* EXERCISE
Would you retype the listing below word for word, without any of its pictures?
[Opening INPUT DATA section]
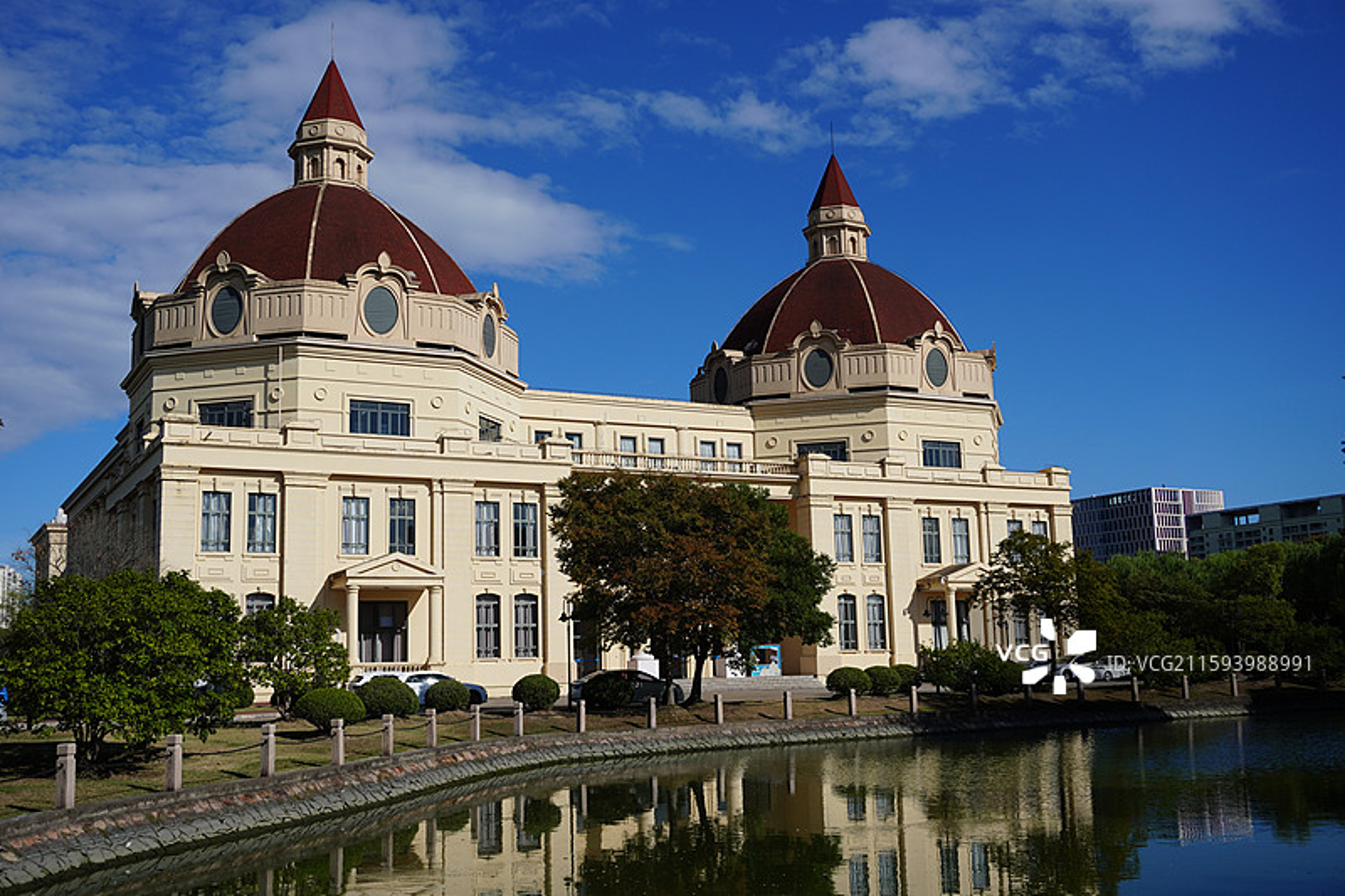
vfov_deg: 36.9
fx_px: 1345
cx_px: 672
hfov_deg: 53.1
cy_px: 448
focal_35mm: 36
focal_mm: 24
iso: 100
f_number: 5
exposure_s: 1/1600
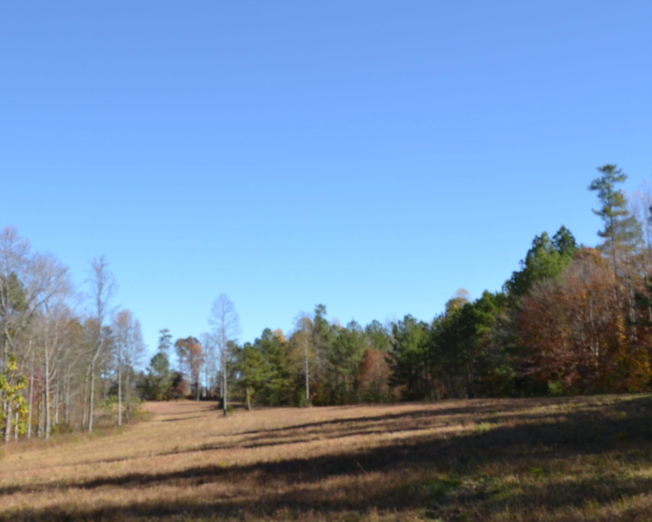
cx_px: 317
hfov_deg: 40.3
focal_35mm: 46
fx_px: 888
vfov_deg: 32.7
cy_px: 257
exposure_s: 1/200
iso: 100
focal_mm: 20
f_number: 7.1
[Closing INPUT DATA section]
* RESULT FOR THIS TASK
vfov_deg: 36.9
fx_px: 1345
cx_px: 672
hfov_deg: 53.1
cy_px: 448
focal_35mm: 36
focal_mm: 24
iso: 100
f_number: 5
exposure_s: 1/1600
cx_px: 317
hfov_deg: 40.3
focal_35mm: 46
fx_px: 888
vfov_deg: 32.7
cy_px: 257
exposure_s: 1/200
iso: 100
focal_mm: 20
f_number: 7.1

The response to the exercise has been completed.